» 提供文章:
==============================

本書は、いずれも実践活動を通してみた三つの面でのスリランカ仏教の行動形態を、実態調査に基づいて明らかにしようとするものである。文化人類学的な立場からの仏教研究であるが、スリランカ仏教の実態をなるべく忠実に伝えようとした。記述のスタイルは、論文調ではなく、なるべくわかりやすく、かつ個人の感情も抑えない紀行文の形をとった。

これがスリランカ仏教の全体であるなどとは決していえないことは当然だが、その性格のいく分かはここから明らかになるはずである。仏教がこうした形で行われていることを伝えられれば幸いである。

「小乗」仏教は日本でもっともよく知られるところのない宗教であることは事実であるので、大きな意味でわれわれ日本人の仏教とは違った、もう一方の仏教の展開としてスリランカ仏教を広く知っていただきたいという気持が筆者一同にある。考えてみれば、アジア大陸のいわば東端と南端に日本とスリランカとは位置し、ともに島国であり、仏教国である。

それにスリランカ仏教を知ると、人間による人間のための宗教ともいえる仏教のもっとも直截な表現形が、ここにあるという気にもさせられるのである。

では、これからその実態を見てみよう。

==============================

» 入力データ:
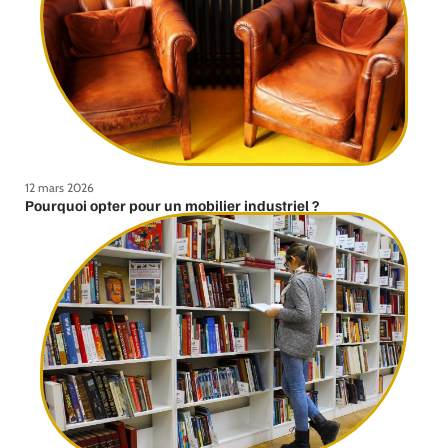
12 mars 2026
Pourquoi opter pour un mobilier industriel ?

==============================

提供文章で「考えてみれば」で始まる文が日本とスリランカの両方について挙げている点を、すべて箇条書きにする。

» 作業結果:
- アジア大陸のいわば東端と南端に位置している。
- ともに島国である。
- ともに仏教国である。